Borderline Personality Disorder had become the norm. Angelina Jolie in Girl, Interrupted had become the new Marilyn Monroe. School shooters were assigned to be our neighbors, just to keep us on our feet. The inmates were running the asylum and all the orderlies could do was blog about it.

We lived in a time where you could achieve stardom by licking a doughnut and saying: “I hate America.” People thought evil men in black were surveying their emails. Beyonce’s vegan diet was more important than ISIS. When ISIS was important, it was only because someone made a meme about it. The media was like a drug that was directly fed into our bloodstream. Everywhere we turned we were being polluted with banal information that served only as an extension of pop culture.

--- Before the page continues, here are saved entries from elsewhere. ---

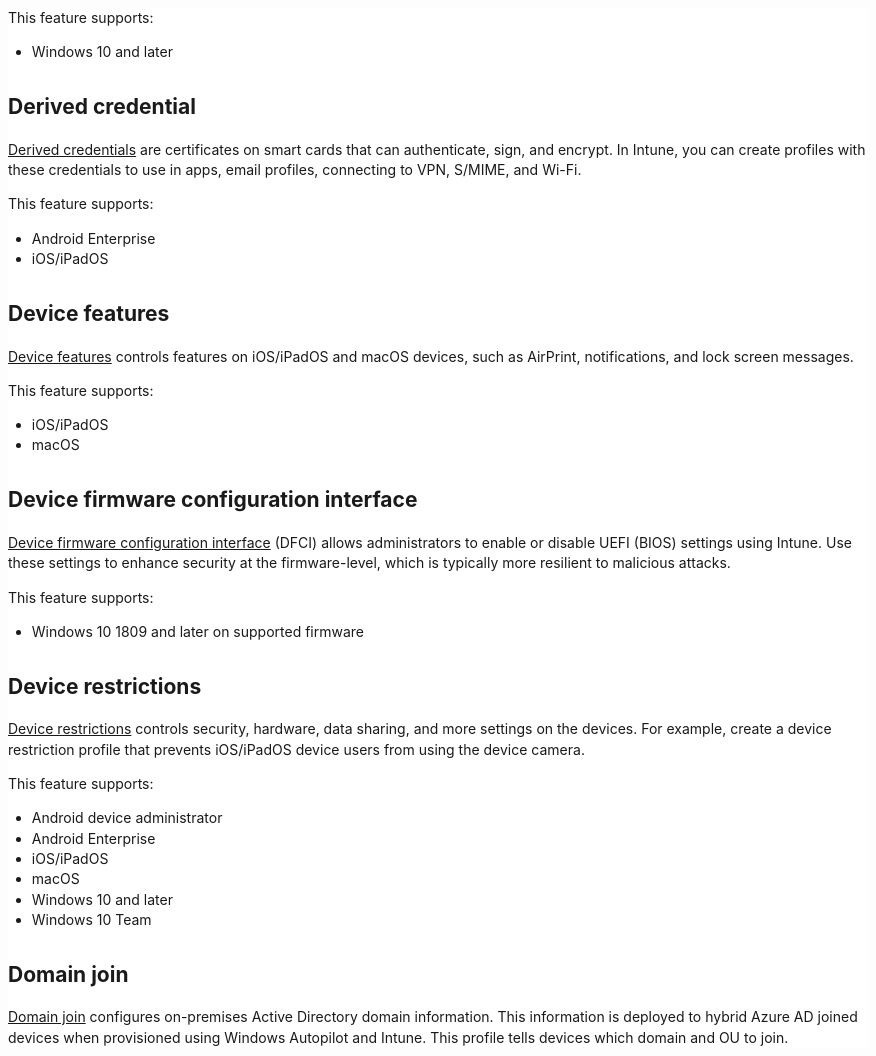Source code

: This feature supports:

- Windows 10 and later

## Derived credential

[Derived credentials](../protect/derived-credentials.md) are certificates on smart cards that can authenticate, sign, and encrypt. In Intune, you can create profiles with these credentials to use in apps, email profiles, connecting to VPN, S/MIME, and Wi-Fi.

This feature supports:

- Android Enterprise
- iOS/iPadOS

## Device features

[Device features](device-features-configure.md) controls features on iOS/iPadOS and macOS devices, such as AirPrint, notifications, and lock screen messages.

This feature supports:

- iOS/iPadOS
- macOS

## Device firmware configuration interface

[Device firmware configuration interface](device-firmware-configuration-interface-windows.md) (DFCI) allows administrators to enable or disable UEFI (BIOS) settings using Intune. Use these settings to enhance security at the firmware-level, which is typically more resilient to malicious attacks.

This feature supports:

- Windows 10 1809 and later on supported firmware

## Device restrictions

[Device restrictions](device-restrictions-configure.md) controls security, hardware, data sharing, and more settings on the devices. For example, create a device restriction profile that prevents iOS/iPadOS device users from using the device camera. 

This feature supports:

- Android device administrator
- Android Enterprise
- iOS/iPadOS
- macOS
- Windows 10 and later
- Windows 10 Team

## Domain join

[Domain join](domain-join-configure.md) configures on-premises Active Directory domain information. This information is deployed to hybrid Azure AD joined devices when provisioned using Windows Autopilot and Intune. This profile tells devices which domain and OU to join.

Yet as they told us, the future was now.

What was breaking news had already been forgotten due to its irrelevance. Our memory was overwritten by the newest celebrity pairing, or perhaps some vaguely racist quote from whomever made a good scapegoat. It’s what we were used to, and maybe we even enjoyed it a little. Everyone needed someone to hate.

The people who felt too much? The extra voices in their heads became their religions. The Internet became their church. People would post a status update about mental illness and put their two cents in, even though they had no experience with mental illness. Everyone called them crazy, but that was exactly what they wanted.

We had gone over the borderline.

So fifty years later, the weakest minds of our generation had completely died out. The people who bought into the new media hype were stuck in a virtual reality they could not escape from. Death, it was called. Those of us who were considered the “freaks” and “geeks” of our current time, the people who actively fought against the idiocracy, were the last remaining survivors.

It was the dawn of a new era; where the mentally divergent were now the gatekeepers to ultimate stability.  People stopped using sexuality and mental health as accessories. People stopped clicking here to save the world. The future was now, and nobody wanted to be the first to go.

Yet those who had died out were to never return.

The future was now, as they told us.